Es entonces cuando Jesús duda. La soledad del momento es trágica. Mira al cielo. La luna ilumina la tierra y le pide a Dios no ser el sacrificio de la humanidad. Sus palabras son elocuentes: «Que pase de mí esta copa de amargura». Serán tres veces las que Jesús sienta el vértigo de la muerte y le suplique al Señor aliviarse la carga. Desconocemos la duración de aquella plegaria. Los Evangelios están llenos de confinamientos, plagas, enfermedades y dudas, pero de todas ellas, la noche del Getsemaní es la más importante. La que más se nos acerca a nuestra ventana que suma ya 28 días.

Jesús logra reponerse y las dudas se vuelven certezas. Dice: «Pero no sea como yo quiero, sino como quieres tú». Acepta la muerte como el enfermo acepta la enfermedad. Cuando vuelve junto a los discípulos, todos están dormidos. La guardia romana ya aparece en el horizonte, guiados por Judas. El mundo se ha vuelto a poner en marcha. En pocas horas, Pedro, escondido la noche entre las noches, negará tres veces la evidencia, y una vez que Cristo resucite, comandará el rumbo de los afligidos y vociferará que siempre había estado ahí, del lado de los que sufrían y penaban, acudiendo a las primeras filas como si nunca hubiese existido el mes de marzo.

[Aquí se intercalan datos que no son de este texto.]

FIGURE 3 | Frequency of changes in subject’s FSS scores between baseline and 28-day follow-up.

Habrá a quien le ayude la fe durante este confinamiento. A otros no. Pero todas nuestras noches encierran una última cena, una llamada a un familiar querido, ya mayor, por el miedo a no quedar tantas; escuchar la voz de tus padres, que según las estadísticas ya son población de riesgo; la de amigos médicos y policías, que patrullan los cuerpos y las calles para alejar el virus del pan y el vino; todos ellos mantienen un frágil hilo que se vuelve tenue por las noches, en la bruma, cuando el sueño se hace presentimiento de la tragedia.

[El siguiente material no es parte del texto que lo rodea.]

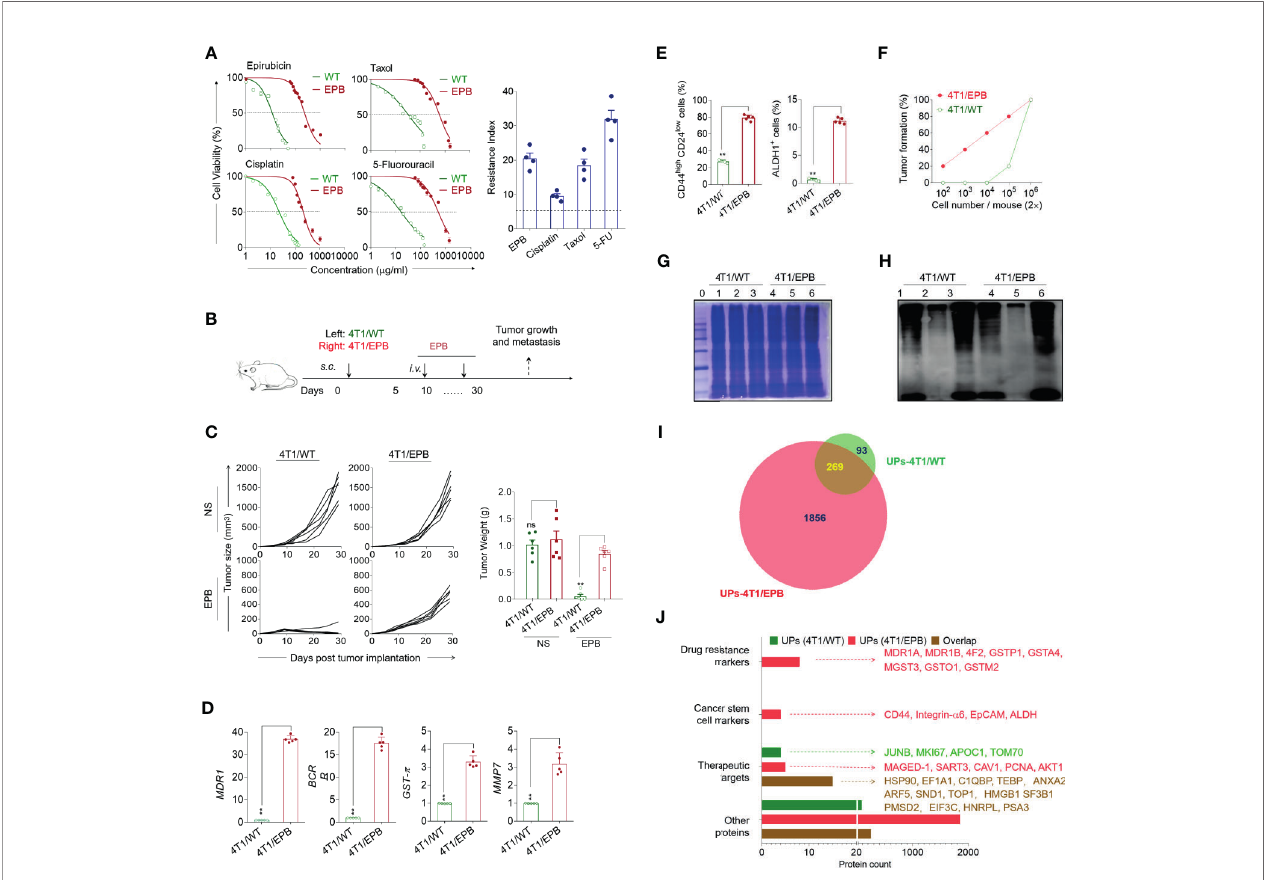
FIGURE 1 | Multi-drug-resistant and breast cancer stem cell-like features of the newly established 4T1/epirubicin (EPB) cells and expanded ubiquitinated protein (UP) spectrum with related markers and therapeutic target-associated proteins. (A) The cell viability of 4T1/WT cells and 4T1/EPB cells was assessed at varying concentrations of EPB, cisplatin, Taxol, and 5- fl uorouracil, respectively, to calculate IC50 values and resistance index. (B) Scheme of the in vivo drug sensitivity experimental protocol. (C) Tumor growth and tumor weight of tumor-bearing mice ( n = 6 per group) in (B) . (D) qRT-PCR analysis was applied to the expression of MDR1, BCRP, GST- p , and MMP7 in 4T1/WT and 4T1/EPB cells. (E) The expression of CD44 high CD24 low population and ALDH1 activity on 4T1/WT cells and 4T1/ EPB cells was determined by fl ow cytometry. (F) The tumorigenicity of 4T1/WT cells and 4T1/EPB cells in BALB/c mice was detected ( n = 5 per group). (G) The equal protein loading of the protein marker (lane 0), whole cell lysate (lane 1 and lane 4), unbound lysate (lane 2 and lane 5), and a -Al 2 O 3 -Vx3-UPs (lane 3 and lane 6) from 4T1/WT cells and 4T1/EPB cells was veri fi ed by SDS-PAGE electrophoresis and Coomassie blue stain. (H) The protein levels of the ubiquitin in (G) were determined by western blot. (I) Venn diagram showing the overlap between the 362 proteins identi fi ed in UPs from 4T1/WT cells by LC – MS/MS analysis (green) and the 2,125 proteins identi fi ed in UPs from 4T1/EPB cells (red). (J) Bar chart showing the number of proteins classi fi ed according to the following categories: drug resistance markers, cancer stem cell markers and therapeutic targets, and other proteins in (I) . P -values were determined by Mann – Whitney U -test. The results are representative of three independent experiments, and data were expressed as means ± SEM (** p < 0.01; ns, not signi fi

Es entonces cuando uno empieza a pensar, y las certezas de la mañana, los periódicos, las radios, las manos tecleando el ordenador y pasando las páginas de los libros, todo se vuelve borroso, prescindible, y la única verdad es que tenemos miedo y que estamos solos, ante el abismo o ante Dios, pero esa soledad compartida es la que nos hace mirar hacia los lados y aceptar nuestro Getsemaní particular.